We passed the Crazy Horse Memorial in-progress on our way from Custer State Park to Deadwood. I had wanted to visit but the price tag, level of completion, and the number of museums C would no doubt not really let me see made the decision to stop for only a from-the-highway-photo easier.

Deadwood too is of course a famous historic area, even more so since the airing of the incredible HBO series, which I finished up just weeks before leaving Juarez. The entire town is designated a National Historic Landmark. I just wanted to stroll the streets where the likes of Wild Bill Hickok, Calamity Jane, and Seth Bullock had once frequented. I took part in a reenactment of the shooting of Wild Bill at the reconstructed Saloon #10 (though not at the original location).

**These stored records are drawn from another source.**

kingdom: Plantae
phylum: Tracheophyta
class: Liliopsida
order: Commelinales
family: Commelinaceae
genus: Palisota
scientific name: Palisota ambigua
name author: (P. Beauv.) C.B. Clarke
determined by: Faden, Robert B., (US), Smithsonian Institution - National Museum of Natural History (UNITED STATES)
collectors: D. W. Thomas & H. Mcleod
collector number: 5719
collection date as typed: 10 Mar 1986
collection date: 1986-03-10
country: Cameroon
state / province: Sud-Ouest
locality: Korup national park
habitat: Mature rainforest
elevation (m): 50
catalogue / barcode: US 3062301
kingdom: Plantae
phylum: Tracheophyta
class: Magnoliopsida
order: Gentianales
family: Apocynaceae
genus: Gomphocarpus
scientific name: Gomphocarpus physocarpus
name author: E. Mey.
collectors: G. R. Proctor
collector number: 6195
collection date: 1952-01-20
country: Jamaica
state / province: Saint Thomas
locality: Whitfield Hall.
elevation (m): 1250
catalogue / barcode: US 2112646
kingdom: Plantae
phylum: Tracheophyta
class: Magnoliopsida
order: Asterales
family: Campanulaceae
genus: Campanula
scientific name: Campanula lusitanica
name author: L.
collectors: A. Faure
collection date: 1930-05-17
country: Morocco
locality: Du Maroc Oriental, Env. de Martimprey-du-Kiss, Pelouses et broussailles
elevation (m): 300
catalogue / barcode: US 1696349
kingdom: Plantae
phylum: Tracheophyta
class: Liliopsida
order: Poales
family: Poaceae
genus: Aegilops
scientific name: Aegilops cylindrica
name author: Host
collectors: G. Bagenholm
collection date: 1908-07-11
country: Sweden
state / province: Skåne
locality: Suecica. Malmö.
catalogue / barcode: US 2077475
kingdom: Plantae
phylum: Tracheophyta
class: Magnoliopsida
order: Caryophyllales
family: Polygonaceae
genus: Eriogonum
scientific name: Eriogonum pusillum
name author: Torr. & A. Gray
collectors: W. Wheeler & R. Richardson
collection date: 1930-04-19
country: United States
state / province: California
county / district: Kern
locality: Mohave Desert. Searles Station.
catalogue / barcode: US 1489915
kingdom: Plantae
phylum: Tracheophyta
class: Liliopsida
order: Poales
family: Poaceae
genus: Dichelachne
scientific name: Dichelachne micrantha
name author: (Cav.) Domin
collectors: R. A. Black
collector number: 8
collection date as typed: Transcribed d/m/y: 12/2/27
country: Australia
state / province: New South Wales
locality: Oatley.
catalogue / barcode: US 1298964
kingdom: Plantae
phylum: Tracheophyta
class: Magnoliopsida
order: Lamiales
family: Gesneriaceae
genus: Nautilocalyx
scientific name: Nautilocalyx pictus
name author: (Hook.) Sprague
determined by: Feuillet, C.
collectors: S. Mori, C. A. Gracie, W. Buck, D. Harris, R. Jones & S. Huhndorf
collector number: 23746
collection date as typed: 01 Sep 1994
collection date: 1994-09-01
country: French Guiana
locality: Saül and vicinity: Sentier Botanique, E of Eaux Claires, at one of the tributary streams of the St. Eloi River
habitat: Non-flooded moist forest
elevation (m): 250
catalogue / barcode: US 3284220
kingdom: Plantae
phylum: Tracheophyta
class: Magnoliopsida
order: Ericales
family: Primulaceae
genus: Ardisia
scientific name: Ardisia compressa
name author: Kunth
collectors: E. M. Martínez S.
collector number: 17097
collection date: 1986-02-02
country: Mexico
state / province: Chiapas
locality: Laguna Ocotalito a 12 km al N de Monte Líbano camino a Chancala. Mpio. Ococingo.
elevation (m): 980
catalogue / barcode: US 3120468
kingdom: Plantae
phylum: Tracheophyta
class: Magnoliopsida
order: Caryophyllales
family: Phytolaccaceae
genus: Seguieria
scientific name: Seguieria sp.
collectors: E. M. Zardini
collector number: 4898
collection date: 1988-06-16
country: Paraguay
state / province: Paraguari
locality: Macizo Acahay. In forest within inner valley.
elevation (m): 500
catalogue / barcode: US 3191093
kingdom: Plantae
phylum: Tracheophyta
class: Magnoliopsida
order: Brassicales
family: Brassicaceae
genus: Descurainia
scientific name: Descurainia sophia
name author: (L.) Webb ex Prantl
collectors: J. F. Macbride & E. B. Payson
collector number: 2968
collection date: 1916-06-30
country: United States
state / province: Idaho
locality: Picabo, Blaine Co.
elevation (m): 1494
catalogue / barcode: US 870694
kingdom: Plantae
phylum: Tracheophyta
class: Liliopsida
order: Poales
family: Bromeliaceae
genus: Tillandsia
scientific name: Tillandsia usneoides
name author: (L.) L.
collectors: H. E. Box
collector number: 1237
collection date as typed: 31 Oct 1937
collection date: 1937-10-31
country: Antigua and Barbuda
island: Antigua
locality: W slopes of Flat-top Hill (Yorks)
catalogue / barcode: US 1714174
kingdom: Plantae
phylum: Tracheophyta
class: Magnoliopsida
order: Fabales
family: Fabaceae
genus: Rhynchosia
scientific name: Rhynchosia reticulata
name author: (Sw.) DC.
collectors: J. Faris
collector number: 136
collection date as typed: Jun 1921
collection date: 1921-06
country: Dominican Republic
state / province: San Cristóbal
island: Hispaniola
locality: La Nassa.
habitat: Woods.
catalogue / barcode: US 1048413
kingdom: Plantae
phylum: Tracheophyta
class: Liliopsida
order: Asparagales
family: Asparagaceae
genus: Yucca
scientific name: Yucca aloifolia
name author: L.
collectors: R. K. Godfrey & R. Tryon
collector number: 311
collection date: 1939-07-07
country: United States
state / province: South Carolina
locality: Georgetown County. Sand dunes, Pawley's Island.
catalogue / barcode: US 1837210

I rarely put my hand up for such things, but there I was, at the poker table posing as Charlie Rich, who refused to switch seats with Wild Bill (and I have no idea how to play poker, which may have been the funniest part of my reenactment). We took a tour of the Victorian Adams Mansion (a 45 minute house tour with C!!) and visited Mt. Moriah Cemetery.

Spearfish followed Deadwood. From here we visited the Devils Tower National Monument in Wyoming and the Center of the Nation monument in Belle Fourche, the town founded by, yes, Seth Bullock of Deadwood fame. The town is the closest to the actual geographic center of the nation including Alaska and Hawaii. Then I ran a half marathon down Spearfish Canyon, decreed the most magnificent canyon in the west by Frank Lloyd Wright after his 1935 visit. You did read that right though. I ran 13.1 miles through the canyon from Savoy to the Spearfish City Park. Not on my own, mind you, it was an organized run. A crazy idea that turned out really well.

On our last day we stopped by a fish hatchery in Spearfish before returning to Rapid City for our late afternoon flight. A fish hatchery! Yet while in the Tri-State Visitor’s Center in Belle Fourche, we learned that our darling Seth Bullock helped to secure this federal facility. Today it is a Historic National Fish Hatchery and on the national register of historic places! We spent over an hour there and would have stayed longer if we had not needed to catch our flight.

I am tired. I will not lie about that; this home leave plan of mine is a little daunting. Yet it is also so amazing. This week in South Dakota exceeded all of my expectations. Our country is incredible.